Since you’re the one asking for the backlink, it’s your job to make it as easy as possible for them to say yes. Here’s some potential benefits they could get by backlinking to you or your content:
- It’s a useful resource for their audience
- Your resource is better than what they’re already linking to
- Your resource puts their advice, service or product into practice
Make sure your email is succinct and to the point, like this section. That doesn’t mean it has to be short—it just needs to be efficient.
Make sure your email is also easy to skim. A wall of text will put your email on the back burner.
Make it personal
Do your research and personalize your email to them. Hopefully your initial research in identifying them and building rapport makes this fairly intuitive and natural.
Putting it all together: the contextual backlink pitch email
Most effective backlink pitches will have a similar format:
- Salutation (Hello—it’s me)
- Relationship context (Who are you?)
- The pitch (What do you want?)
- The benefit (Why do I care?)
- Sign off (Your name and info)
If you’ve done everything listed in this article so far, this should be a piece of cake:
- 1 and 5 you already do in most emails you write,
- 2 is taken care of by the rapport you’ve built,
- 3 by the quality content you’ve created, and
- 4 because you wouldn’t be reaching out to them unless it made sense for them to give you a contextual backlink.
There’s lots of great backlink outreach email templates out there that can help you get started. The more specific and personalized you get, the better. Remember—you’re trying to get a contextual backlink from them, not just any old backlink.
To link to you directly in their content—the most prized part of their site—requires them to trust you. This is because when they link to you, they’re signalling to their trusted readers that they’re vouching for you.
Make sure your email covers all of the above steps, and you’ll be set.

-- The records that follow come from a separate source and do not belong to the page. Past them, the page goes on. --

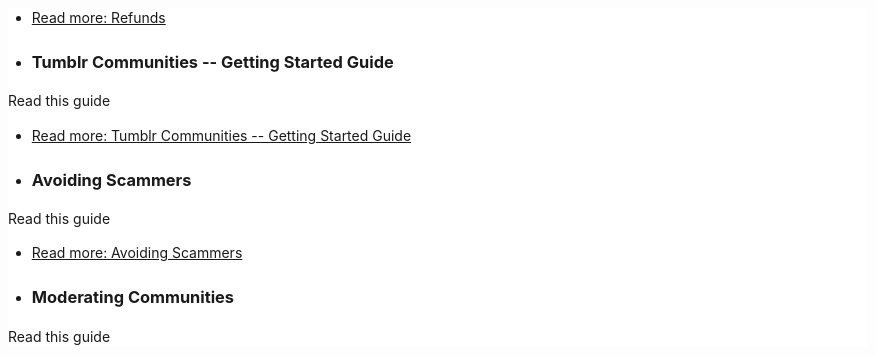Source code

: [](https://jetpack.com/upgrade/search/?utm_source=poweredby)

[](https://jetpack.com/upgrade/search/?utm_source=poweredby)

  * [Read more: Refunds](https://help.tumblr.com/knowledge-base/refunds/) 
  * ### Tumblr Communities -- Getting Started Guide 

Read this guide 

  * [Read more: Tumblr Communities -- Getting Started Guide](https://help.tumblr.com/knowledge-base/tumblr-communities-getting-started-guide/) 
  * ### Avoiding Scammers 

Read this guide 

  * [Read more: Avoiding Scammers](https://help.tumblr.com/knowledge-base/avoiding-scammers/) 
  * ### Moderating Communities 

Read this guide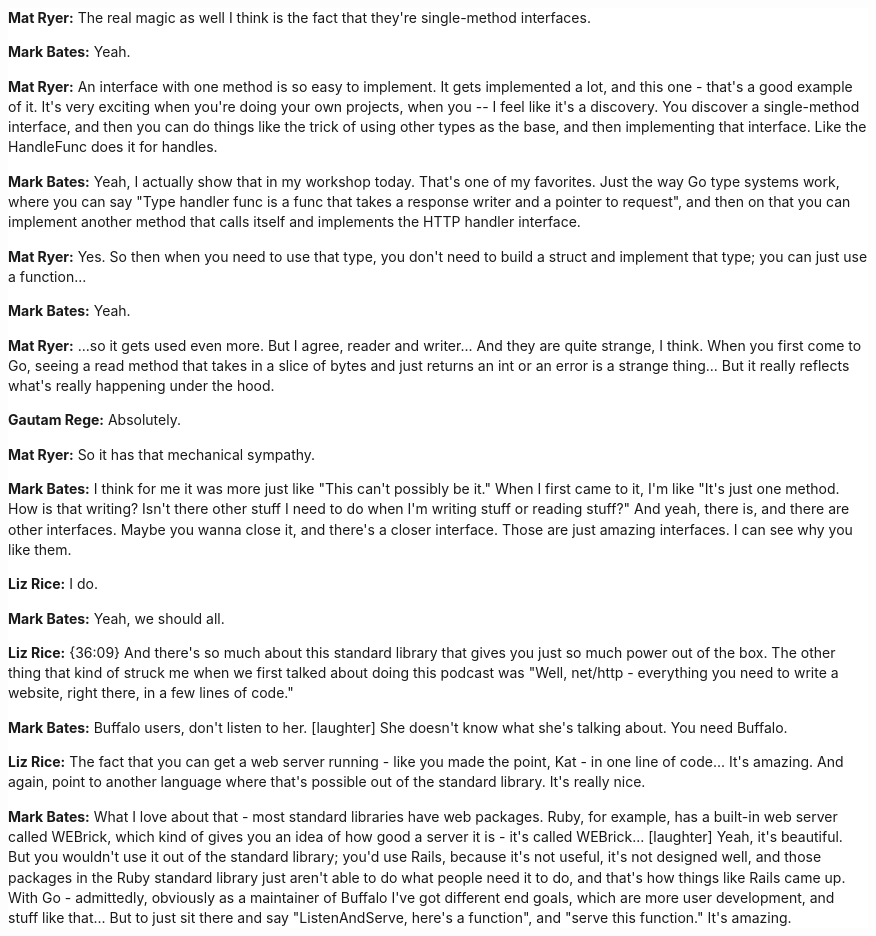 **Mat Ryer:** The real magic as well I think is the fact that they're single-method interfaces.

**Mark Bates:** Yeah.

**Mat Ryer:** An interface with one method is so easy to implement. It gets implemented a lot, and this one - that's a good example of it. It's very exciting when you're doing your own projects, when you -- I feel like it's a discovery. You discover a single-method interface, and then you can do things like the trick of using other types as the base, and then implementing that interface. Like the HandleFunc does it for handles.

**Mark Bates:** Yeah, I actually show that in my workshop today. That's one of my favorites. Just the way Go type systems work, where you can say "Type handler func is a func that takes a response writer and a pointer to request", and then on that you can implement another method that calls itself and implements the HTTP handler interface.

**Mat Ryer:** Yes. So then when you need to use that type, you don't need to build a struct and implement that type; you can just use a function...

**Mark Bates:** Yeah.

**Mat Ryer:** ...so it gets used even more. But I agree, reader and writer... And they are quite strange, I think. When you first come to Go, seeing a read method that takes in a slice of bytes and just returns an int or an error is a strange thing... But it really reflects what's really happening under the hood.

**Gautam Rege:** Absolutely.

**Mat Ryer:** So it has that mechanical sympathy.

**Mark Bates:** I think for me it was more just like "This can't possibly be it." When I first came to it, I'm like "It's just one method. How is that writing? Isn't there other stuff I need to do when I'm writing stuff or reading stuff?" And yeah, there is, and there are other interfaces. Maybe you wanna close it, and there's a closer interface. Those are just amazing interfaces. I can see why you like them.

**Liz Rice:** I do.

**Mark Bates:** Yeah, we should all.

**Liz Rice:** \{36:09\} And there's so much about this standard library that gives you just so much power out of the box. The other thing that kind of struck me when we first talked about doing this podcast was "Well, net/http - everything you need to write a website, right there, in a few lines of code."

**Mark Bates:** Buffalo users, don't listen to her. \[laughter\] She doesn't know what she's talking about. You need Buffalo.

**Liz Rice:** The fact that you can get a web server running - like you made the point, Kat - in one line of code... It's amazing. And again, point to another language where that's possible out of the standard library. It's really nice.

**Mark Bates:** What I love about that - most standard libraries have web packages. Ruby, for example, has a built-in web server called WEBrick, which kind of gives you an idea of how good a server it is - it's called WEBrick... \[laughter\] Yeah, it's beautiful. But you wouldn't use it out of the standard library; you'd use Rails, because it's not useful, it's not designed well, and those packages in the Ruby standard library just aren't able to do what people need it to do, and that's how things like Rails came up. With Go - admittedly, obviously as a maintainer of Buffalo I've got different end goals, which are more user development, and stuff like that... But to just sit there and say "ListenAndServe, here's a function", and "serve this function." It's amazing.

A/B test your backlink pitch
Keep track of the pitches you send and the response rate you get. Try adjusting your headline, flow or the content of the pitch. It’s best to change one thing at a time so that you can judge if that one tweak made a difference or not.
Alternatively, you can start out with two or three different pitches and keep track of your success rate for each type of pitch.
Getting contextual backlinks isn’t easy, but that’s what makes them worth it.
You’re not just building contextual backlinks—you’re creating useful resources and information for your industry.
Besides the SEO power of contextual backlinks, you’ll be an active and helpful partner in your industry community, and relevant people will take notice.
Because of the useful nature of contextual backlinks, when you create them, you’re always giving back, too.